By Ian Henry, Owner and Managing Director of AutoAnalysis and Visiting Professor at the Centre for Brexit Studies.

After the proposed FCA-Renault merger foundered, the FCA-PSA merger seems likely to go ahead.  The real centre of power in the new company will be in France and as a result, if Renault and Nissan can maintain their alliance in some functional form in the years ahead, France will have two global automotive champions. The corporatist French state will be delighted.

Meanwhile, pressures on the two Vauxhall plants will only intensify as a result of this merger. Uncertainty already surrounds the Ellesmere Port: the decision on whether to make the new Astra there appears to be on permanent hold.

A major difference between PSA and GM (the former Vauxhall owners) is that under GM ownership, information leaked out regularly; people tended to know what was likely to happen. This does not appear to be case with the cards-close-to-their-chests senior management at PSA.

Carlos Tavares, PSA’s notoriously parsimonious CEO, has said Ellesmere Port will get some of the Astra production allocation if the Brexit deal does not make producing cars in the UK uneconomic.

Like many others in the industry he has been waiting for the UK to confirm its EU departure and terms. A definite decision on Ellesmere Port’s future had been expected by now, but this has seemingly been delayed until 2020; how much longer the decision can be delayed is a moot point. And the merger with FCA complicates matters further.

The one thing which Fiat certainly brings to the merger is more under-utilised capacity, in Italy and Turkey especially; Fiat has at least three plants which traditionally make vehicles in the Astra size segment in Italy and Turkey and in a merger with PSA they would expect to get some of the enlarged group’s production of vehicles in this size segment. That would place even greater strain on the business case for retaining Astra production in the UK.

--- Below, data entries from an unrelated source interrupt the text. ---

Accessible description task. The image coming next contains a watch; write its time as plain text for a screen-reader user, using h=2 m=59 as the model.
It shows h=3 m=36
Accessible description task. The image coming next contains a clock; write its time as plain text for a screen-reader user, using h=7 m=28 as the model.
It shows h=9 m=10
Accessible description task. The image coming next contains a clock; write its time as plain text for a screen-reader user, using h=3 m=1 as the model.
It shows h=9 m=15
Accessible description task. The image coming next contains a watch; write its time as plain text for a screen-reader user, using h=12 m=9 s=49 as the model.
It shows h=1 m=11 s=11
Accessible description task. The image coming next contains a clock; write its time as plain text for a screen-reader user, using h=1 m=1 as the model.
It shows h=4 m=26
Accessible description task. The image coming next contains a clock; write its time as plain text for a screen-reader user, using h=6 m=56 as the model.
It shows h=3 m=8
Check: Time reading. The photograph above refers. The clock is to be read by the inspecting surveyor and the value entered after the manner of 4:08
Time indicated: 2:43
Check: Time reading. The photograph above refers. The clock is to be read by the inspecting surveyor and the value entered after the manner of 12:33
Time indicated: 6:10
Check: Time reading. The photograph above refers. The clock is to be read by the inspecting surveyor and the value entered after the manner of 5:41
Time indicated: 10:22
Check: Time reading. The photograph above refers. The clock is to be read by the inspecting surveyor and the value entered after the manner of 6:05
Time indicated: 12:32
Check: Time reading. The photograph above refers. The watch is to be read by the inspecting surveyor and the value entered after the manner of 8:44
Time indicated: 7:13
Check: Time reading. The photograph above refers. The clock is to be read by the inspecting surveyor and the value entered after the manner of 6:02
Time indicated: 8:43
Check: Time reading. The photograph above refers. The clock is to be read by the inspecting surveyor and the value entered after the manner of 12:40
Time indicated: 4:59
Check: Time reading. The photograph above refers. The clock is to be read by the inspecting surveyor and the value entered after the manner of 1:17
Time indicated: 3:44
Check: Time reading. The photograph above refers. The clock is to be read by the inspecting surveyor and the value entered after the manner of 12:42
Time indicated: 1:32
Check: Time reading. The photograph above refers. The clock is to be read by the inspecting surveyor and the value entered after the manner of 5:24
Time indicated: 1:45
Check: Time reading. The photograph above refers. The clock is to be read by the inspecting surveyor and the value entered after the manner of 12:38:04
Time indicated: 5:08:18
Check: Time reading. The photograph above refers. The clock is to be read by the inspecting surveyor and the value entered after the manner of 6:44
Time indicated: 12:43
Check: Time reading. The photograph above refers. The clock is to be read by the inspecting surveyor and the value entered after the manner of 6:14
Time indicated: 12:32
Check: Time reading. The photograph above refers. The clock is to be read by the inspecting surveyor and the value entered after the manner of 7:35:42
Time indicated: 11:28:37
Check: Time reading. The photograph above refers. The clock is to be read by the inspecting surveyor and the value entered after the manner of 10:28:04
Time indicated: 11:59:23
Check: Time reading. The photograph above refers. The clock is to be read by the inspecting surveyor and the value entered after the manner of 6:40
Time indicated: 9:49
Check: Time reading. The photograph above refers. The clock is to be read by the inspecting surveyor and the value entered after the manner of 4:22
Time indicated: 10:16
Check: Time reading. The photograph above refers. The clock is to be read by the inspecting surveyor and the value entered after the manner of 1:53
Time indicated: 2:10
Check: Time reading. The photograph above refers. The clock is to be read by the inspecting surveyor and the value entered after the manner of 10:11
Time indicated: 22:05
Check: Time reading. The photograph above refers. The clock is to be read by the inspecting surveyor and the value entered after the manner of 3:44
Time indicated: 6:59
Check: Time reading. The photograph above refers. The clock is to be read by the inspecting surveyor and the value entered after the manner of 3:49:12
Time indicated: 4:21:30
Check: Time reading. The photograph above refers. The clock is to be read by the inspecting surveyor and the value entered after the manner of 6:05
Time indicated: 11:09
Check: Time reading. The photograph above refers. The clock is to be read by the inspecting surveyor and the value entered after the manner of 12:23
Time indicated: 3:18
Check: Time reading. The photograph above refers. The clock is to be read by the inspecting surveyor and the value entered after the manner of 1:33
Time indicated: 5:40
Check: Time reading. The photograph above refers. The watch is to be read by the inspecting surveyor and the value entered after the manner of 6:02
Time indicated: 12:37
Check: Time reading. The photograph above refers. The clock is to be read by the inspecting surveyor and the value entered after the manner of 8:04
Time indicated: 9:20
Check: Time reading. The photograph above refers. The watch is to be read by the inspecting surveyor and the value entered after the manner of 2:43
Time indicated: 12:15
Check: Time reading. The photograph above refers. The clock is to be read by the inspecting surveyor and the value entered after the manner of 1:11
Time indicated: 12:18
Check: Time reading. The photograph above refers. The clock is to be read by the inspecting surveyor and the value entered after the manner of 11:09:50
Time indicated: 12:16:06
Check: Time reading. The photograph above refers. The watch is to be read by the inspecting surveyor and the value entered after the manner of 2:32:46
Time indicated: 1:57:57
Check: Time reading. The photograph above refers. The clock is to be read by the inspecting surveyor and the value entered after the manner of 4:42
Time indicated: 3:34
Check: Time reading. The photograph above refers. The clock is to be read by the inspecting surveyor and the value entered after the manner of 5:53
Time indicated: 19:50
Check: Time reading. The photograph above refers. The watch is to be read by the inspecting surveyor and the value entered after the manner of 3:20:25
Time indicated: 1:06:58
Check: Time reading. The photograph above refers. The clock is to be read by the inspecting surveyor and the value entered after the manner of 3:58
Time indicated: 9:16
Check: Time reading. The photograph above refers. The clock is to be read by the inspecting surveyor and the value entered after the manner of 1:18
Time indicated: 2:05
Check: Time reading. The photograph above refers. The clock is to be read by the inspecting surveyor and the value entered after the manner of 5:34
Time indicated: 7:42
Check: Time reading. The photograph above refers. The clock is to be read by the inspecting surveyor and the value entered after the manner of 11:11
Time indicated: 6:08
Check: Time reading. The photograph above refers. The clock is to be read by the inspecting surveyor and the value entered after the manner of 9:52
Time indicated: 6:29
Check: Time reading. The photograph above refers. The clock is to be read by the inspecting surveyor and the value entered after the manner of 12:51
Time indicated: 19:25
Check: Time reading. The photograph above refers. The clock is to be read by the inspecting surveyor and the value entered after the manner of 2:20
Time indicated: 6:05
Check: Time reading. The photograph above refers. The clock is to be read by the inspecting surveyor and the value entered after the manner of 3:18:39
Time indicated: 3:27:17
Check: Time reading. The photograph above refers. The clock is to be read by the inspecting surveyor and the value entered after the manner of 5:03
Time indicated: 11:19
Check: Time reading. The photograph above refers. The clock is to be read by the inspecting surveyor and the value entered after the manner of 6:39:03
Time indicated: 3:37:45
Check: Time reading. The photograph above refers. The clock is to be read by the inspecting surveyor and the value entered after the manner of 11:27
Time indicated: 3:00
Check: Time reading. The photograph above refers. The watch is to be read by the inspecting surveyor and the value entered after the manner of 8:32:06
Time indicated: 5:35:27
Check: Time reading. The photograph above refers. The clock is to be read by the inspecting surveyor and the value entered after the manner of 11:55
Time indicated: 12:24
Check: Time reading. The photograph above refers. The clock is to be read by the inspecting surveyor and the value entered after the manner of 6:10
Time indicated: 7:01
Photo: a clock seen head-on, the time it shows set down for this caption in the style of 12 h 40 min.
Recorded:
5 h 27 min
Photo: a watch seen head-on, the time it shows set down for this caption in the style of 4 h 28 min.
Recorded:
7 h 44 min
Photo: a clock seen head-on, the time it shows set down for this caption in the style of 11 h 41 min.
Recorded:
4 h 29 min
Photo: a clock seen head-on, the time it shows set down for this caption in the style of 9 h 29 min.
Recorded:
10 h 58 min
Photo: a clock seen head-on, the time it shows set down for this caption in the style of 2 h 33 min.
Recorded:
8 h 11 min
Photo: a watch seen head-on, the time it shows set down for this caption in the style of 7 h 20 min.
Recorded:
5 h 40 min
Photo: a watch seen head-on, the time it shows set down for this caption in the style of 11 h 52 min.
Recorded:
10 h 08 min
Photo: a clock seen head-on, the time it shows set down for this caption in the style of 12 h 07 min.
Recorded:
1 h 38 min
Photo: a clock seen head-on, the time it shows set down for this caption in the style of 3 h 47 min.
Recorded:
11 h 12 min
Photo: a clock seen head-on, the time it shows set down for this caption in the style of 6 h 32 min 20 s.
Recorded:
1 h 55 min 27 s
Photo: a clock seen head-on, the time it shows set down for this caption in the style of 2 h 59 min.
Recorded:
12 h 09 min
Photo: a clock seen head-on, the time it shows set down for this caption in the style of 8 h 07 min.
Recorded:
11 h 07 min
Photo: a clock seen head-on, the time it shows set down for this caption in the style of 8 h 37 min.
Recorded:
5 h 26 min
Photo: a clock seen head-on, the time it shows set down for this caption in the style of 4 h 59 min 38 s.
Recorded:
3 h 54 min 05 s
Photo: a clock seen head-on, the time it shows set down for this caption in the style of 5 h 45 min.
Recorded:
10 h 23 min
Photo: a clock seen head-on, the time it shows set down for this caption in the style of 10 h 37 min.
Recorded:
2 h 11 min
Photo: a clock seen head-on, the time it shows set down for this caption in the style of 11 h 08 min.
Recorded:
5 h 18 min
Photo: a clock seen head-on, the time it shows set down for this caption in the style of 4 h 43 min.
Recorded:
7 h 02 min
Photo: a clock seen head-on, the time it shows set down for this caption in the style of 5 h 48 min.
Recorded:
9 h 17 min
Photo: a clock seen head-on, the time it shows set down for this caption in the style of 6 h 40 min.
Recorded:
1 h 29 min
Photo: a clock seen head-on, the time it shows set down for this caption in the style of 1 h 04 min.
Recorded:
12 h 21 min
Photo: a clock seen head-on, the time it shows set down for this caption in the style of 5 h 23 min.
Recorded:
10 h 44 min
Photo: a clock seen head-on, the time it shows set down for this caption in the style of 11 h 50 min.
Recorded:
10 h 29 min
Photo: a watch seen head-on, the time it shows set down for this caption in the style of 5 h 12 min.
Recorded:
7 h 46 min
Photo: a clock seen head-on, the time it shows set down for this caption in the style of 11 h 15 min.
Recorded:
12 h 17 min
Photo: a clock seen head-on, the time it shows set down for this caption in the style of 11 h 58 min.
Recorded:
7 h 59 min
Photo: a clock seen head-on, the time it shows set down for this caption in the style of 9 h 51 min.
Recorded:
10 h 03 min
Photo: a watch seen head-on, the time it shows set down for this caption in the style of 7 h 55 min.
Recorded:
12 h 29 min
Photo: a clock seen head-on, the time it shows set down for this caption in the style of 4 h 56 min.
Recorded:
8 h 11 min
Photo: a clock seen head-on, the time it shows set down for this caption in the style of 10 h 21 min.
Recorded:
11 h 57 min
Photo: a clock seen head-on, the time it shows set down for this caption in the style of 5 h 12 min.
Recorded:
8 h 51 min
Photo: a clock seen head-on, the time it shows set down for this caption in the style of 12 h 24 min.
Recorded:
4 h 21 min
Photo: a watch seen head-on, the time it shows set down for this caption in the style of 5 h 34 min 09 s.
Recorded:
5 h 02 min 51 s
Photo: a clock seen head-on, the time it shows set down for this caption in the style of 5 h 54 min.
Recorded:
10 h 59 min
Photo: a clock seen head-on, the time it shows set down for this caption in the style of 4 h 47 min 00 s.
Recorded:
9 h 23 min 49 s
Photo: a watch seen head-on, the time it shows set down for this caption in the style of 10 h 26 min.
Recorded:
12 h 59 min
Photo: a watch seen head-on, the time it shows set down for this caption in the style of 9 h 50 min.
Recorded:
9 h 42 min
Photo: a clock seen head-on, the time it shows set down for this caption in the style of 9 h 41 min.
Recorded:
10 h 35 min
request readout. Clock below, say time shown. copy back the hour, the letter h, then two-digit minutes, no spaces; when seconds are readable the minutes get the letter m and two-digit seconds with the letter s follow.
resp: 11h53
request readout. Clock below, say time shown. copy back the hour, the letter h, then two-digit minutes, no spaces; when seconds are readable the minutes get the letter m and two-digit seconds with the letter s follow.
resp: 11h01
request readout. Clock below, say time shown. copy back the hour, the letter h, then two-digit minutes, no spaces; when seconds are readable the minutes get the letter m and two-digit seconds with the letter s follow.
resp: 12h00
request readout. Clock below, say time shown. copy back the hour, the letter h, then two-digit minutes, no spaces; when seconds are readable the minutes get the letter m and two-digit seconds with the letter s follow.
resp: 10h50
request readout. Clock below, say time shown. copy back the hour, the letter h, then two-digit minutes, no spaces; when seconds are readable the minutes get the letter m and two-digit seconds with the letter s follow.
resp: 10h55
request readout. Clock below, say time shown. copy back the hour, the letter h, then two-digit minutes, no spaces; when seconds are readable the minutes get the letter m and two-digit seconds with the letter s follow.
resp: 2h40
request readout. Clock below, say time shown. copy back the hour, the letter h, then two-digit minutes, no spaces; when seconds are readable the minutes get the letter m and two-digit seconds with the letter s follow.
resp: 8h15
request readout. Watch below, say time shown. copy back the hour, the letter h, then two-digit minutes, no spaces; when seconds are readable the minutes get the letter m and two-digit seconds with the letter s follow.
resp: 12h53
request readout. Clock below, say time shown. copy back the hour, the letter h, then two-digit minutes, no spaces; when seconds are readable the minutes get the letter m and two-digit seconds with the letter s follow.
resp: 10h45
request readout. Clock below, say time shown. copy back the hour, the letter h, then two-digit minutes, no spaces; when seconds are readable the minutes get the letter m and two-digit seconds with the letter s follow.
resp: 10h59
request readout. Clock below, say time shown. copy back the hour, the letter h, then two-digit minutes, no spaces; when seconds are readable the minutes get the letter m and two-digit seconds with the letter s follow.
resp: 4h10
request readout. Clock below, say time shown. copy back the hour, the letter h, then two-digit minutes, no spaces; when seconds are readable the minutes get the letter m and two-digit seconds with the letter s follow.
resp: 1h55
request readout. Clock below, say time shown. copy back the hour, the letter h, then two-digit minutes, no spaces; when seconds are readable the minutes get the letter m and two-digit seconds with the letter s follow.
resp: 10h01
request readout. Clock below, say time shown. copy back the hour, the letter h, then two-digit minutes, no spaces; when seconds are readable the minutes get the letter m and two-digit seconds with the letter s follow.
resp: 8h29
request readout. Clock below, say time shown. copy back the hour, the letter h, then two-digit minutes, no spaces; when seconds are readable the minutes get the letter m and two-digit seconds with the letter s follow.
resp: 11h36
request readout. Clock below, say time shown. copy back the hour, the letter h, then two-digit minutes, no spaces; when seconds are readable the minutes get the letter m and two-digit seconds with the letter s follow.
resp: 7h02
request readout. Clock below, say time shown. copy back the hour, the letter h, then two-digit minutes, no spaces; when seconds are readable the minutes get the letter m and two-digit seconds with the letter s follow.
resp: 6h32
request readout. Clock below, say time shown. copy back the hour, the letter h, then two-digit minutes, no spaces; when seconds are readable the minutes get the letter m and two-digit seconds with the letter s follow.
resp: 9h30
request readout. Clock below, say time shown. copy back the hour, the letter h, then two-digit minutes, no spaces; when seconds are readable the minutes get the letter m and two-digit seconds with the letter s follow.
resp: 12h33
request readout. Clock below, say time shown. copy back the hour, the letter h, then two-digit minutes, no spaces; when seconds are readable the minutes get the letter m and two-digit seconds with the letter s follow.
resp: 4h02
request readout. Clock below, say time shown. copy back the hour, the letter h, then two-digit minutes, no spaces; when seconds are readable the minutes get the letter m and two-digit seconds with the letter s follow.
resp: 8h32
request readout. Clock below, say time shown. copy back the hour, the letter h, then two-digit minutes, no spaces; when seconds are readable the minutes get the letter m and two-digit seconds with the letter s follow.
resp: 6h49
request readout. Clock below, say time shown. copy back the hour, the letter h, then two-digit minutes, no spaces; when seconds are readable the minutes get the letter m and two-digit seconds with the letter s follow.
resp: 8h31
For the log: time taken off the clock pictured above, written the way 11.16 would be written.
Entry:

Looking at the implications for the van plant in Luton, similar issues arise.  The good news, for now at least, is that Luton has started making an all-new van, for Vauxhall/Opel and also the Peugeot and Citroen brands.  A second piece of good news for Luton is that the lead plant for this programme, at Hordain in northern France, could not make the volumes which Luton has been allocated, so for now at least PSA needs Luton. But, in the longer term, this may not be the case.

Plans are already in place to convert the Opel plant in Gliwice, Poland, currently making the Astra, to make vans. This decision was made to reduce the dependency on PSA on sourcing large vans from a Fiat plant in Italy at Val di Sangro.  But how might this change once the FCA-PSA merger is complete? Across the four plants, Luton, Hordain, Gliwice and Val di Sangro, there will be capacity to make 550,000+ vans.

By contrast, Ford already makes over 300,000 Transits in one plant in Turkey, a volume which will rise to 400,000+ once it takes on production of the Volkswagen Transporter, the next version of which will use the Ford Transit platform.

So much of the automotive industry’s economics come down to scale; it seems inconceivable that, in the long run, the enlarged PSA-FCA group could run a van programme – using a common platform – across four factories.  Its ideal may be one mega-plant, or possibly two large plants.

A case might be made for three plants, to allow for flexibility and the production of special vehicles and conversions (eg ambulances, police vehicles etc), but four plants seems unjustifiable. Sadly, it is not just Ellesmere Port whose future is now doubt.